There are several others working in a similar way. What we all experience to varying degrees is financial scarcity. At the best universities, faculty teach one or two courses a semester and have ample time for research and publication. At our schools, professors teach four courses each semester. We simply can’t afford to have them teaching less. Thus, it is more difficult for our faculty members to get work into the journals and publish books at a rate equivalent to what can be done in state schools and wealthier privates. At the same time, a survey of endowments proves depressing. Even our best universities run far behind many secular institutions. Finally, we battle for students with a massive state subsidized system. It requires a real gut check for parents and/or students to pay $10-15 thousand dollars extra each year for a Christian education.
I bring this topic up at the evangelical blog for First Things in order to draw attention to the situation. Those of us represented here: Union, HBU, Biola, and others all need much more help from donors than we are currently getting.
The first and most important need is for scholarship dollars to offset the difference between state and private school tuition. We need to be like the old Catholic schools that made it affordable for a mailman like my grandfather to send all five of his kids to parochial school. “We’re less interested in your money than in your child.”
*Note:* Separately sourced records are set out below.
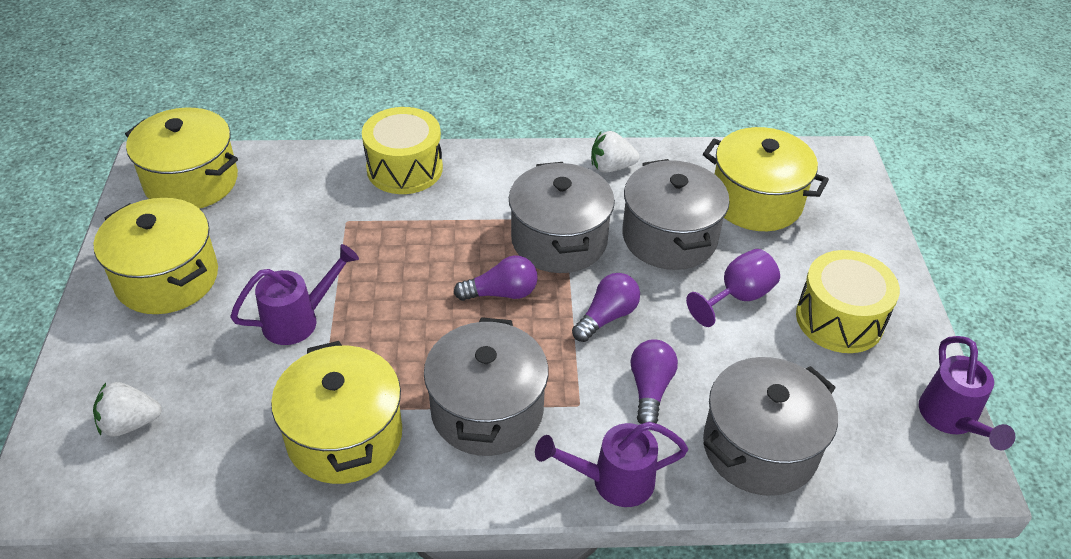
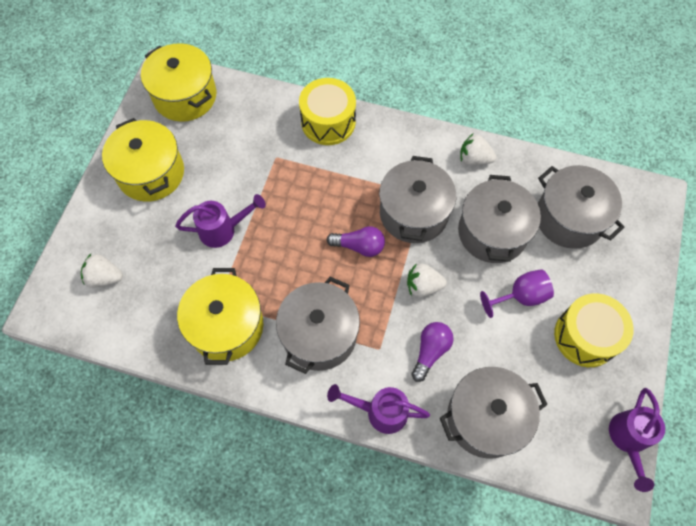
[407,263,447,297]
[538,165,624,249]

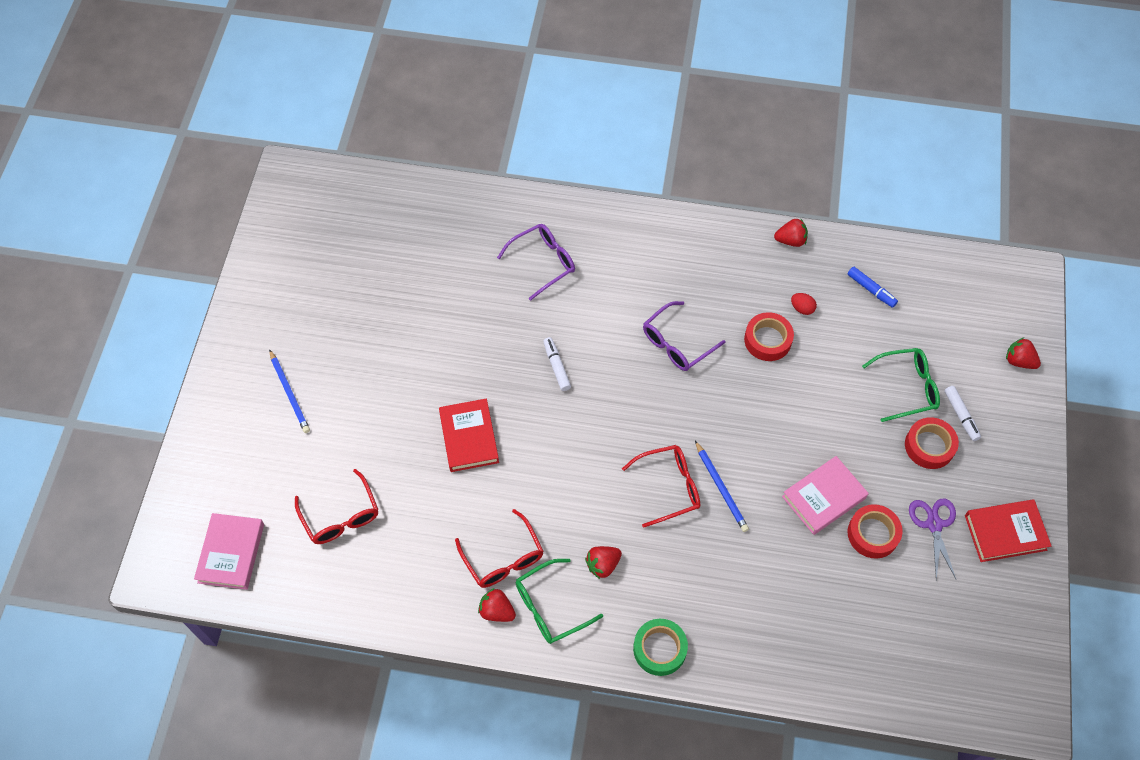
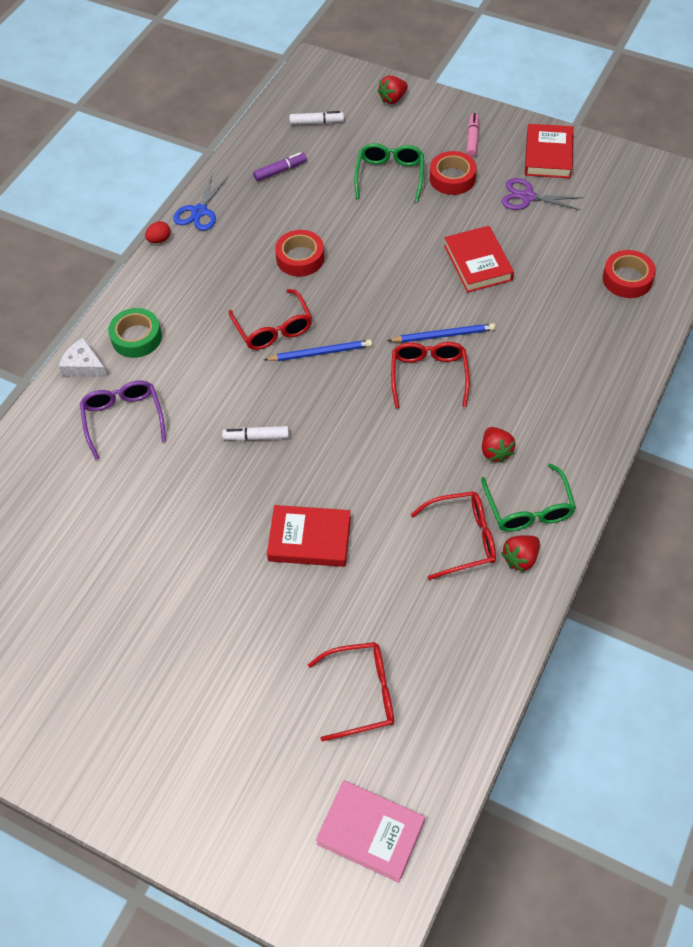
[58,338,108,377]
[108,308,162,358]
[145,221,171,243]
[173,174,229,231]
[229,289,312,350]
[253,152,307,181]
[264,340,372,361]
[289,111,344,125]
[444,226,514,293]
[466,113,479,157]
[603,250,656,298]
Second, while we don’t need to cut the teaching load of all of our professors — many of them are very happy being completely focused on teaching — we do need to reduce it for some of them. We have some potential publishing stars who need more time for research and writing. We need funded chairs and research centers to help pay for course releases so they can make a greater cultural contribution through their speaking and publications. I suspect few donors realize how much more valuable it would be to fund centers at universities than to pay for stand-alone think tanks (generally speaking). When you fund a center at a university, the fixed costs are often already there in terms of offices, utilities, etc. and you really only need to pay for the time spent on research by professors and maybe some public events. And you don’t only get their research activity. They are instructing students on a regular basis. There is never a time when they are idle.
I wrote about the secularization of Christian universities in The End of Secularism. A big part of the problem was the financial scarcity I’m talking about. Part of it was bad judgment in hiring and a misunderstanding about how to keep a school Christian, but the other part was financial scarcity and secular donors willing and able to make the kind of offers that bid schools away from their church ties. We have learned a great deal about how to have better judgment, but we continue to fight the financial battle.
Just thinking out loud a bit, but I hope the word gets out, especially among the donor community. Love to have others here at the blog give their thoughts on the situation.